__Exercise aim__: Set down the lines that begin at the top of the records and end with the line containing "wrist: (221, 373)", and drop every picture.

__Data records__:
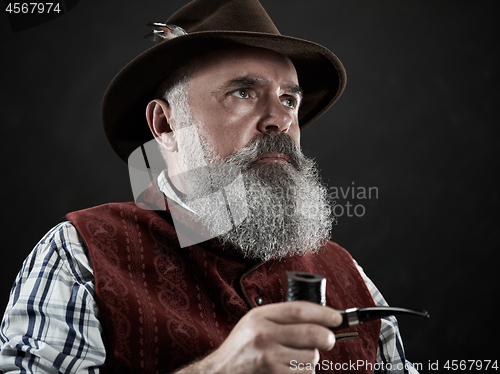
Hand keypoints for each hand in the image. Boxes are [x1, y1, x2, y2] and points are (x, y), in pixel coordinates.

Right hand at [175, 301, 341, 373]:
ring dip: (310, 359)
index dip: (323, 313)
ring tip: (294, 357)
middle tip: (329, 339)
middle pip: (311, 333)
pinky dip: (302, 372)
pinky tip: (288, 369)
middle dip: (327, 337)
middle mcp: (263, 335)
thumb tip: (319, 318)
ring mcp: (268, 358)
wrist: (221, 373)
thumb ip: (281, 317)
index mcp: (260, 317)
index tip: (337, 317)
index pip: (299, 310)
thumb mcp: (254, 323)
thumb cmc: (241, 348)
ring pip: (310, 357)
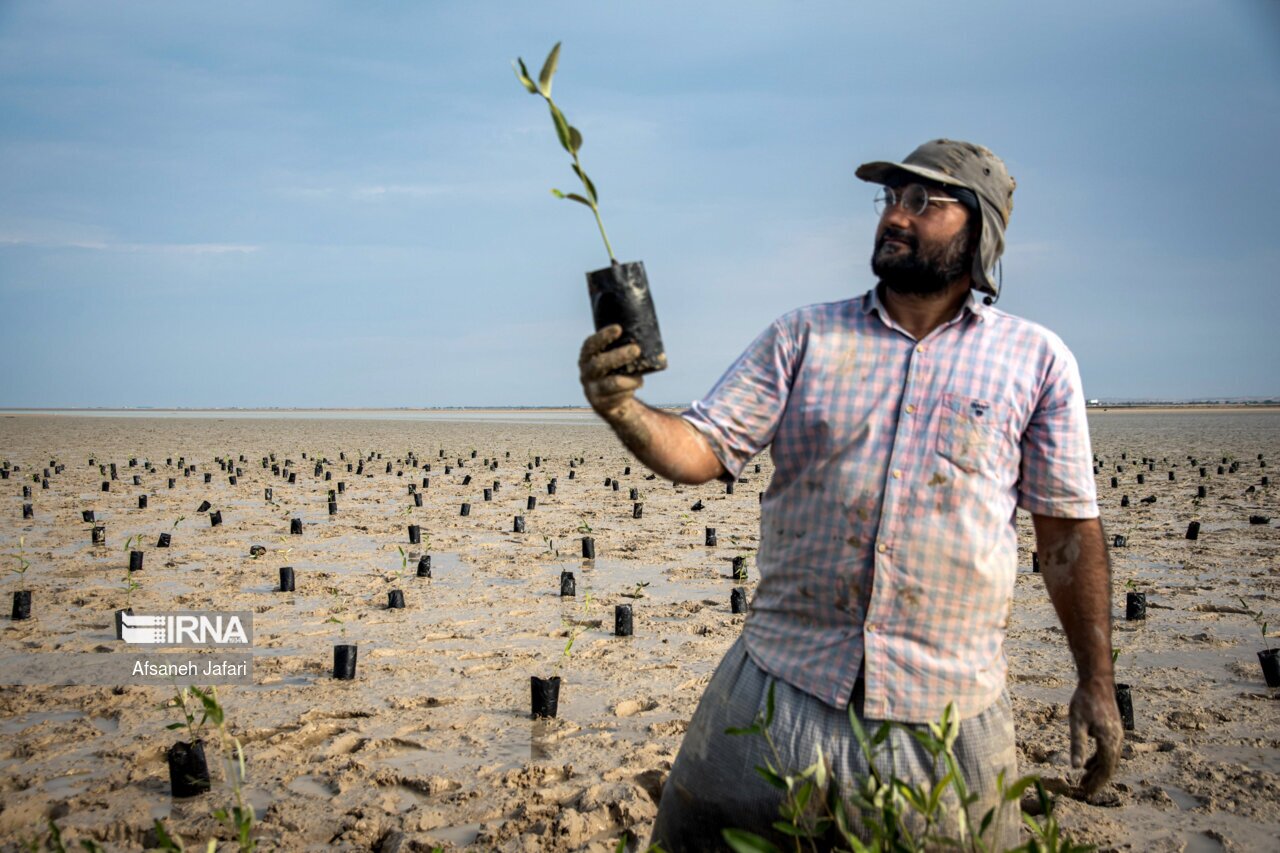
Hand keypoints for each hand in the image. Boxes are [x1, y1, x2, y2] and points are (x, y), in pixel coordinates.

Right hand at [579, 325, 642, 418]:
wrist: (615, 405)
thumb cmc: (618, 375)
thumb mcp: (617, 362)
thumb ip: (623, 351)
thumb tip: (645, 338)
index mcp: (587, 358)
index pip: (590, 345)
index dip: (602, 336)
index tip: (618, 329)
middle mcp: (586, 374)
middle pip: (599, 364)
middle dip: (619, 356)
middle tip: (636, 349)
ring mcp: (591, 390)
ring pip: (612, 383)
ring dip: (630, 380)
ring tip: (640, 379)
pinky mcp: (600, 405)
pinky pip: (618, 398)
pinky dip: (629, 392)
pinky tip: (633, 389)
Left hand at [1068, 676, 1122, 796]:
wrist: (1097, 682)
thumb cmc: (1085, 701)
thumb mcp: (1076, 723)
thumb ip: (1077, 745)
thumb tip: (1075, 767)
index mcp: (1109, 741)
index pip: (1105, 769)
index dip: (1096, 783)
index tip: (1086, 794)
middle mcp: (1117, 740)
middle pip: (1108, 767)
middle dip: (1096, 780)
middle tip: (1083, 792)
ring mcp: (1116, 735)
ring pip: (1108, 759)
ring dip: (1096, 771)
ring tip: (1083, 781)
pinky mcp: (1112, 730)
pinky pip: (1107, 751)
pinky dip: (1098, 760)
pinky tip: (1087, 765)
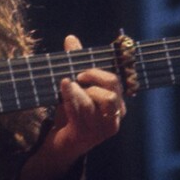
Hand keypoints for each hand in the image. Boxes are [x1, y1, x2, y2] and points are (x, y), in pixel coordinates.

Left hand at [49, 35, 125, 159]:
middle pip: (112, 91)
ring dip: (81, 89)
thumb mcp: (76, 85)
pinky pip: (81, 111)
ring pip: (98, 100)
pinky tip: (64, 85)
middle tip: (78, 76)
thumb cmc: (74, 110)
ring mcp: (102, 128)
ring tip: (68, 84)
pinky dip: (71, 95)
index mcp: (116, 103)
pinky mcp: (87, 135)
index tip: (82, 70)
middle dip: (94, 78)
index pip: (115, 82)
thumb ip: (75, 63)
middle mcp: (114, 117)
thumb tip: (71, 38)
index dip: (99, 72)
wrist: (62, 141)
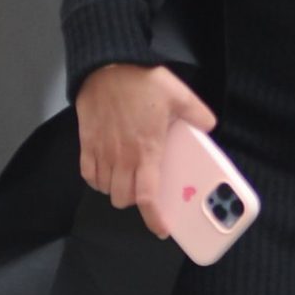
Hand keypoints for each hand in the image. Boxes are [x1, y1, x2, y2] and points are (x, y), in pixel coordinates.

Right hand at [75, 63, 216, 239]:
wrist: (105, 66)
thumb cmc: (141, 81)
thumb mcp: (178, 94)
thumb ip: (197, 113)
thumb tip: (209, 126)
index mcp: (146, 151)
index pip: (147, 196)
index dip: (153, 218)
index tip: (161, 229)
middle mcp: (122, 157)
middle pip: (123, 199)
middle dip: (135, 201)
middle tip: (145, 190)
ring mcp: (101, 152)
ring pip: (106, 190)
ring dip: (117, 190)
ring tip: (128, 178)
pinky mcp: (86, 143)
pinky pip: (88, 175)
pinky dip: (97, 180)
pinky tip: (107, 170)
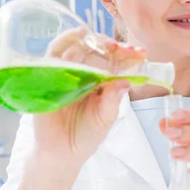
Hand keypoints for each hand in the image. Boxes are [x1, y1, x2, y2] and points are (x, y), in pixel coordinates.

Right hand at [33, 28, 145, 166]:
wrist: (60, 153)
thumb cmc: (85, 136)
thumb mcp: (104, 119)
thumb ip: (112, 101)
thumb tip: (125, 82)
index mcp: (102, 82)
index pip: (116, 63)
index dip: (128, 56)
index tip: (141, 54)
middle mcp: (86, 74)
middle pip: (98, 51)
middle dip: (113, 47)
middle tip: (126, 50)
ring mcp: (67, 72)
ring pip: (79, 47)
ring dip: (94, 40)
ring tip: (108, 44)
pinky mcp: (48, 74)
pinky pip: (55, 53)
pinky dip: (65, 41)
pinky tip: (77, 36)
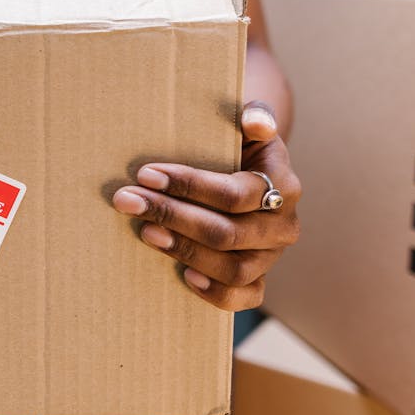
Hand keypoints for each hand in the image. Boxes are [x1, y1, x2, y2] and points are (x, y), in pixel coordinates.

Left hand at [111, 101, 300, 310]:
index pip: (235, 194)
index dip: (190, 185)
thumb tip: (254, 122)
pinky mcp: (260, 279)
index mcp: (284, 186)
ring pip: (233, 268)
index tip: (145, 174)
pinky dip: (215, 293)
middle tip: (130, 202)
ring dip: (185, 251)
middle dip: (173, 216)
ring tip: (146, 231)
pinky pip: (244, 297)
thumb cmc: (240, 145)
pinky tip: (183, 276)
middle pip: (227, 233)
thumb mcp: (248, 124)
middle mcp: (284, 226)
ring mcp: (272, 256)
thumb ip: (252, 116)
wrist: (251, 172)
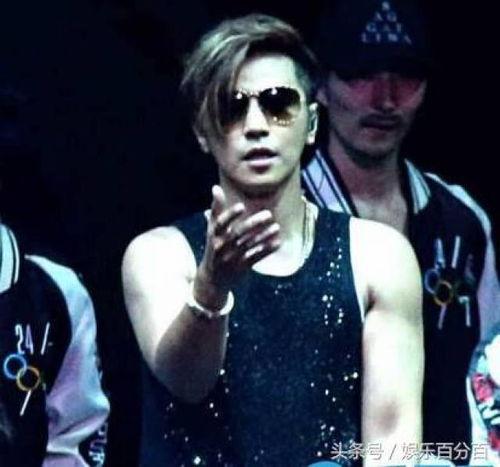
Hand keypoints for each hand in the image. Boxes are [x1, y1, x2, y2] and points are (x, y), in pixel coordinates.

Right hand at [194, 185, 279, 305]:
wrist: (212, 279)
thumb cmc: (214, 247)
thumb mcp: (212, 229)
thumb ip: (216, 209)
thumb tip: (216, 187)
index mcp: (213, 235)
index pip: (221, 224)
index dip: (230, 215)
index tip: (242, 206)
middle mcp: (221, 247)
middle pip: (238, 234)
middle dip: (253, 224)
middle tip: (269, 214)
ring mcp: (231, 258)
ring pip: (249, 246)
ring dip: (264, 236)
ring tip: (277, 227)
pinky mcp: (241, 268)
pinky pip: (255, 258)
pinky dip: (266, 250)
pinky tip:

__Problem solution__:
Hand keypoints for each hand in the image. Boxes are [x1, y1, x2, y2] and points are (x, y), in pixel coordinates.

Right hand at [175, 301, 341, 373]:
ring dip: (310, 359)
index dip: (323, 313)
ring tip: (294, 357)
middle tip: (329, 339)
middle pip: (311, 333)
pinky dip: (302, 372)
pinky tip: (288, 369)
middle dip: (327, 337)
middle mcp: (263, 335)
thumb tip: (319, 318)
ring mcp: (268, 358)
wrist: (221, 373)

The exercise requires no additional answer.